In 1995, Oakland, California, a young man helping a fellow church friend found himself the father of a 4-month-old child. This happened when the mother, who at the time had three small children, simply couldn’t afford to take care of them all. What started out as helping her on the weekends with the kids, eventually ended up with the young woman asking her friend if he’d take one of the sons and raise him.
That was 14 years and 8 months ago, today, her son is 14, living in Los Angeles, holding down a 3.4 grade point average in the 9th grade. An active Boy Scout, his hobbies include baseball, participating in his school’s student government, community service with the homeless, and joining the Big Brother Little Brother mentoring program.
By all accounts, he’s a role model student headed down the right path with a bright future ahead of him. A future that was uncertain when he was born and in the care of a mother who couldn’t properly provide for him or his siblings.
In 2005, the oldest child of the mother came to live in Los Angeles with his biological younger brother. After witnessing the murder of his best friend in Oakland, he himself was headed down an all-too-familiar path of young men living in the inner city. His grades were average, he had no ambition, and was an angry young man. Angry at life, angry at his mother, angry at the world.
On Friday, this same young man will be graduating from a public local high school with a 4.0 grade point average and is headed to an Ivy League university. At 17, there he will double major in English and psychology. Along his way, he directed his anger into developing skills and hobbies of which include wrestling, writing, filmmaking, football, and getting involved in his school’s greenhouse project.
Both brothers could have easily become statistics in California’s foster system had it not been for the young man, who at 25 and with no kids of his own, decided he was ready to be a father and stepped in to help raise these boys.
What kind of man changes his entire life to care for children who aren’t even his own?
A Black male Republican, who formerly served as a Commissioned Officer in the U.S. Army, made Eagle Scout in the Boy Scouts of America (and is currently still active leading as a troop leader), and still manages to devote countless hours to community service which he has successfully gotten his children involved.
In 1995, he wasn’t wealthy, not even rich. He was a hotel manager at the time he started caring for his youngest son. He eventually moved to Los Angeles where he continued his education, including graduating from law school, all while raising two boys and working full time. But he did have a little help along the way. Although he wasn’t married, he was in a committed relationship that he’s still in today, 15 years later. So the decision to take on raising two sons wasn’t his alone to make, but one that was championed and fully supported by his partner.

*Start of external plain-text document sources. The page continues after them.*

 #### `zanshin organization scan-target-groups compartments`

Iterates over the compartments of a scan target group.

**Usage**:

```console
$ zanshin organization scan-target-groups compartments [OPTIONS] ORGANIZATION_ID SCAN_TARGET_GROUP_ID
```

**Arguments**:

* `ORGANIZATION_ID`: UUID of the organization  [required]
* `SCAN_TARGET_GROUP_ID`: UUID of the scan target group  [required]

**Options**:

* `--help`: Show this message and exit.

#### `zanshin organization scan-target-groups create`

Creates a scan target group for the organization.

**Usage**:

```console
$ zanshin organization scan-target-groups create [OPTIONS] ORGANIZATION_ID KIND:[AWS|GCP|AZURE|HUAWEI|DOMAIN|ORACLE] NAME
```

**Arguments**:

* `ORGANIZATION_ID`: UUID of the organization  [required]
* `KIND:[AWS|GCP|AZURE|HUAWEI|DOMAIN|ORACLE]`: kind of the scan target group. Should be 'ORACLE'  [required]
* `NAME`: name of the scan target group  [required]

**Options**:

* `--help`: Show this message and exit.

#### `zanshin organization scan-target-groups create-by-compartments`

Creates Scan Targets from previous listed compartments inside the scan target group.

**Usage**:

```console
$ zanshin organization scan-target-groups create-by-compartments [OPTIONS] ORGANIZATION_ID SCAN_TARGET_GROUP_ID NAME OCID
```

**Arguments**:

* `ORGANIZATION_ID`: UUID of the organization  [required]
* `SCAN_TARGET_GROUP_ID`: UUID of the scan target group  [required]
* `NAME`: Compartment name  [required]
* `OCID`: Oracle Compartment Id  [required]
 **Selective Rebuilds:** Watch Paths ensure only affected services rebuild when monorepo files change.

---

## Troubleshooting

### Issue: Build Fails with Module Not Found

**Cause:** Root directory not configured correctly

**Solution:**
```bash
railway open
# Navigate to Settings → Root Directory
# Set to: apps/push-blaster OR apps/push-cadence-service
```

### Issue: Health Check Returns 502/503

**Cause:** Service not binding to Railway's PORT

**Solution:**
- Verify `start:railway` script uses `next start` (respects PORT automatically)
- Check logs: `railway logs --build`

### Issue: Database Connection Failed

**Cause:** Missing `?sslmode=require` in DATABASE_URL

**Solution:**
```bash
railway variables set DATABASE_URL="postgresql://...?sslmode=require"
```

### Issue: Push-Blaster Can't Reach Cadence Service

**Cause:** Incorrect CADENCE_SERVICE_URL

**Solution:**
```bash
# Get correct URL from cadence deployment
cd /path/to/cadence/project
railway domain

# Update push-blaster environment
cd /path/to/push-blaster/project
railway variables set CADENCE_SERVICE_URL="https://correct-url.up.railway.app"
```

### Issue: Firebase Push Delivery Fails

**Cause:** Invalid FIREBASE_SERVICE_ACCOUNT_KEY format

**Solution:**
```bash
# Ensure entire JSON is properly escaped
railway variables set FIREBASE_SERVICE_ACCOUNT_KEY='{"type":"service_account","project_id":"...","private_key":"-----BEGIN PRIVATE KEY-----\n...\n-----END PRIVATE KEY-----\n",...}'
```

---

To be fair, it hasn’t been all fun and games for this family over the past 15 years. Anyone raising teenage boys can tell you that you earn your stripes and those gray hairs from ages 13 to 18. But through it all and working full time, they seldom missed a parent-teacher conference, Back to School Night, Open House, or any other meeting requiring parents’ input from kindergarten on up. And look what they have to show for it, one high school grade on his way to college with a full scholarship and another on the way in just a few years.
And if you haven’t guessed by now, these two young boys were raised by two men, two Black gay men. Two men who I admire and respect for doing something that so many of their heterosexual brothers take for granted and have altogether forsaken.
While nothing would please me more than to print the names of my best friend, his partner, and their sons, for obvious reasons, I can’t. But hopefully reading true stories like this of Black gay families that exist throughout Los Angeles will help to enlighten some of you about what’s really important in life. As I said earlier, these two Black boys could have easily ended up in an overloaded foster care system, gang, prison, or worse—dead. But instead, thanks to the hearts of two Black gay men, these two brothers are both looking at bright futures. This family should be celebrated, not forced to live out their accomplishments on the pages of a newspaper or website anonymously for fear of a backlash.
In closing, Happy Father’s Day, to all of the fathers who took on the responsibility of fatherhood whether they are biological, adopted, play, gay, or heterosexual fathers. And a special Happy Father’s Day to the men in my life who have looked after my well-being and helped to raise me—my father, my grandfathers, Ayuko Babu, Mr. Mervyn Dymally, and Dr. Kenneth Orduna. Thank you.